» Document extract
# # # # #

The only design constraints imposed by the deed are the following:

"The competing yachts or vessels, if of one mast, shall be not less than forty-four feet nor more than ninety feet on the load water-line; if of more than one mast they shall be not less than eighty feet nor more than one hundred and fifteen feet on the load waterline. * * *
"Centre-board or sliding keel vessels shall always be allowed to compete in any race for this Cup, and no restriction nor limitation whatever shall be placed upon the use of such centre-board or sliding keel, nor shall the centre-board or sliding keel be considered a part of the vessel for any purposes of measurement.”

By these terms, the deed of gift thus also defines the required *91degree of similarity between the competing vessels. Both must be "yachts or vessels”, "propelled by sails only”; if single-masted, they must measure between 44 and 90 feet on the load waterline.

After analyzing these provisions in an opinion rendered before the match, the court stated: "Other than the size range for competing boats, the deed makes no design constraints other than that centerboards and sliding keels shall always be permitted and are not considered part of the boat for measurement purposes.” Yet, in its postrace decision, the court, citing two of its provisions, held that the deed requires the defender and challenger to be "somewhat evenly matched”. The court relied upon the clause, described by it as "the most significant sentence of the Deed”, which sets forth the condition of the gift, namely, that the America’s Cup was established to foster "friendly competition between foreign countries”. This language is precatory only and imposes no affirmative obligation on the trustee to use any particular type of vessel in its defense of the Cup. (See, Matter of Sparacio, 61 AD2d 486, 488, affd 47 NY2d 771.)

As a second ground, the court found that because the challenger must notify the defender of four specified dimensions of the challenging vessel, the defender is required to conform its boat to the challenger’s. We cannot find such an intent, especially since the author of the deed could have stated the rule in a few words, had he so desired. For example, in providing that the defender shall race in "any one yacht or vessel”, he could have added the phrase "of the same dimensions” or "somewhat evenly matched to that of the challenger”. But no such phrase appears.

As we read the deed of gift, the notice provision was designed to afford the trustee sufficient time to build an adequate vessel to defend the Cup, not to require that vessel to meet the challenger’s specifications. If any inference is to be drawn, it would be that the donor intended, as in many sports, to afford the defender a limited initial advantage. In any event, where the donor could have spelled out a similarity rule, but did not, it was error for the court to supply one, absent a clearly expressed intention to impose such a requirement. (See, Uihlein v Matthews, 172 NY 154, 159; Trowbridge v Trowbridge, 182 Misc 191, 194, affd 269 App Div 826.)

Indeed, in denying the motion to hold San Diego in contempt for planning to race in a boat not similar to the *92challenger’s, the court stated, "Conclusive effect and a resulting contempt finding cannot be based upon the language of the deed requiring the challenger to state the dimensions of its boat in the Notice of Challenge.” The court specifically noted that the terms of the deed do not mandate similarity, and concluded that because the language is "not so clear”, a finding of contempt was "utterly unwarranted”.

# # # # #

» Tasks and exercises
- 1) In the court opinion on the America's Cup deed of gift, what load-waterline length must competing yachts with more than one mast measure?
- 2) Continue the court opinion on the America's Cup deed of gift from the point where it stops.

[Stored items]
# # # # #

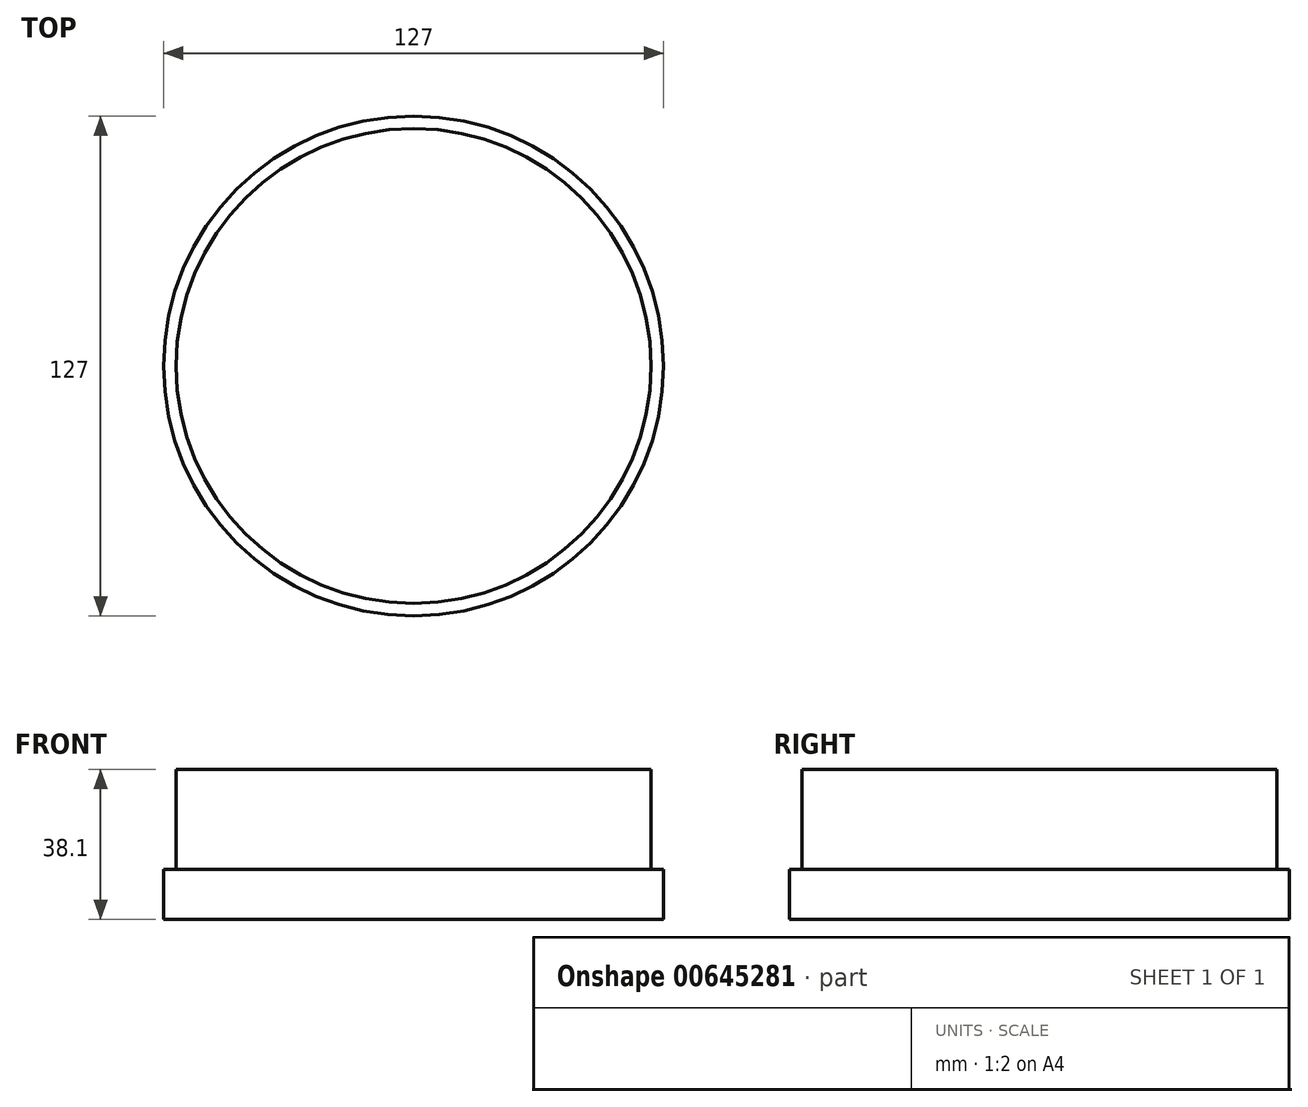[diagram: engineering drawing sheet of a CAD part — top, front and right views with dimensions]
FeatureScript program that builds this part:
annotation { "Feature Type Name" : "Feature", "Feature Type Description" : "" }
export const myFeature = defineFeature(function(context is Context, id is Id, definition is map)
    precondition{}
    {
        {
            var Q0;
            Q0=qCreatedBy(makeId("Top.planeOp"),FACE);
            var sketch = newSketch(context, id + "F0", { "sketchPlane" : qUnion([Q0])});
            skCircle(sketch, "E0", {"center": v(0, 0) * mm, "radius": 63.5 * mm});
            skSolve(sketch);
        }
        {
            var Q0;
            Q0=makeQuery(id+"F0.imprint","IMPRINT",FACE,{"disambiguationData":[TD([[makeQuery(id+"F0.imprint","IMPRINT",EDGE,{"derivedFrom":sQuery(id+"F0.wireOp",EDGE,"E0")}),1.0]])]});
            extrude(context, id + "F1", {"entities" : qUnion([Q0]), "oppositeDirection" : true, "depth" : 12.7 * mm, "offsetDistance" : 25.4 * mm});
        }
        {
            var Q0;
            Q0=qCreatedBy(makeId("Top.planeOp"),FACE);
            var sketch = newSketch(context, id + "F2", { "sketchPlane" : qUnion([Q0])});
            skCircle(sketch, "E1", {"center": v(0, 0) * mm, "radius": 60.33 * mm});
            skSolve(sketch);
        }
        {
            var Q0;
            Q0=makeQuery(id+"F2.imprint","IMPRINT",FACE,{"disambiguationData":[TD([[makeQuery(id+"F2.imprint","IMPRINT",EDGE,{"derivedFrom":sQuery(id+"F2.wireOp",EDGE,"E1")}),1.0]])]});
            var Q1;
            Q1=sQuery(id+"F2.wireOp",EDGE,"E1");
            extrude(context, id + "F3", {"entities" : qUnion([Q0]), "operationType" : NewBodyOperationType.ADD, "surfaceEntities" : qUnion([Q1]), "depth" : 25.4 * mm, "offsetDistance" : 25.4 * mm});
        }
    });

# # # # #

» Results for the exercise
- 1) Not less than eighty feet nor more than one hundred and fifteen feet.

- 2)
Eight months later, however, the court found that the import of the very same terms of the deed had become "clear” and "obvious”. San Diego’s defense in a catamaran, the court held, "clearly deviated from the intent of the donor”. A rule so difficult to discern as "utterly” to preclude a finding of contempt cannot be, with respect to the same instrument, so readily inferable as to support the drastic remedy of forfeiture. We have difficulty in accepting the court’s postmatch holding as to the clarity of a rule which, before the match was less than clear.

As already noted, other than a waterline length limitation, the deed does not contain any design restraints. It states that the defender may race "any one yacht or vessel constructed in the country of the Club holding the Cup.” And, while "any yacht” might seem sufficient to assure the broadest range of eligibility, the deed language goes even further in extending eligibility to "any vessel”, perhaps the most expansive term conceivable for any water-borne vehicle. In the face of language of such breadth—"any one yacht or vessel”—the burden was on Mercury Bay to point to some term of the deed excluding multihulls, or to an intent, clearly expressed therein, to accomplish such a result. It failed to make such a showing.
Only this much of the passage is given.